* **Stored data**

##########

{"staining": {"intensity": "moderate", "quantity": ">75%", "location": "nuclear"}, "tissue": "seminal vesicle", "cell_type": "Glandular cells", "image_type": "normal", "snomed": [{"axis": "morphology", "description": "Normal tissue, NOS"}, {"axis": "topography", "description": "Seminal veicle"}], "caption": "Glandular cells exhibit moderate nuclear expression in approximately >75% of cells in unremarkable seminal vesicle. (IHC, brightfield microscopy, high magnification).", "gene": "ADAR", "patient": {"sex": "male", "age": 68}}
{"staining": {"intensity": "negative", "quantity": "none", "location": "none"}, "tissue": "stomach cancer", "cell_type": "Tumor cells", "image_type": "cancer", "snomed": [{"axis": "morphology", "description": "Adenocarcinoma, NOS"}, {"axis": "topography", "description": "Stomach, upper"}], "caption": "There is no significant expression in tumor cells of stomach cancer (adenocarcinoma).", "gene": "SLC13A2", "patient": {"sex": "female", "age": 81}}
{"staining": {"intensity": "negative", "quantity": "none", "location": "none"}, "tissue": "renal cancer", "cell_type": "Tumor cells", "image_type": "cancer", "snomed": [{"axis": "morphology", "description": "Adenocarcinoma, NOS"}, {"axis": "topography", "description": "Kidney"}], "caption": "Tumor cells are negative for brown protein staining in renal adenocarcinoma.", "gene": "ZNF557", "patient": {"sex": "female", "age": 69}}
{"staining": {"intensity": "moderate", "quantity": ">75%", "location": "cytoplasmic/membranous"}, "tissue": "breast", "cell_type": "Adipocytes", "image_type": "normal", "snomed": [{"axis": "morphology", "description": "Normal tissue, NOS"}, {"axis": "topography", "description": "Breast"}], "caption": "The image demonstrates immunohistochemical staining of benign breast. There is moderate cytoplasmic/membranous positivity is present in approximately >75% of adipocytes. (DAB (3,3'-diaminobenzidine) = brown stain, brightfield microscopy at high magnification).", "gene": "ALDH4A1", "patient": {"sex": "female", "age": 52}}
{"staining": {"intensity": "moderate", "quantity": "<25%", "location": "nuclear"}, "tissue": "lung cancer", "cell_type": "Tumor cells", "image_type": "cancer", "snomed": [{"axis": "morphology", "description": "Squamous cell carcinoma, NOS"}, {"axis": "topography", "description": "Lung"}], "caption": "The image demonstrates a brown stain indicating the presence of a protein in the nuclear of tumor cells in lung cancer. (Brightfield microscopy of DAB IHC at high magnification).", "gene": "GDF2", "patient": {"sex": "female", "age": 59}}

##########

* **Exercise**
Reproduce each line of the records in which the word "approximately" appears.

* **Written answer**
{"staining": {"intensity": "moderate", "quantity": ">75%", "location": "nuclear"}, "tissue": "seminal vesicle", "cell_type": "Glandular cells", "image_type": "normal", "snomed": [{"axis": "morphology", "description": "Normal tissue, NOS"}, {"axis": "topography", "description": "Seminal veicle"}], "caption": "Glandular cells exhibit moderate nuclear expression in approximately >75% of cells in unremarkable seminal vesicle. (IHC, brightfield microscopy, high magnification).", "gene": "ADAR", "patient": {"sex": "male", "age": 68}}
{"staining": {"intensity": "moderate", "quantity": ">75%", "location": "cytoplasmic/membranous"}, "tissue": "breast", "cell_type": "Adipocytes", "image_type": "normal", "snomed": [{"axis": "morphology", "description": "Normal tissue, NOS"}, {"axis": "topography", "description": "Breast"}], "caption": "The image demonstrates immunohistochemical staining of benign breast. There is moderate cytoplasmic/membranous positivity is present in approximately >75% of adipocytes. (DAB (3,3'-diaminobenzidine) = brown stain, brightfield microscopy at high magnification).", "gene": "ALDH4A1", "patient": {"sex": "female", "age": 52}}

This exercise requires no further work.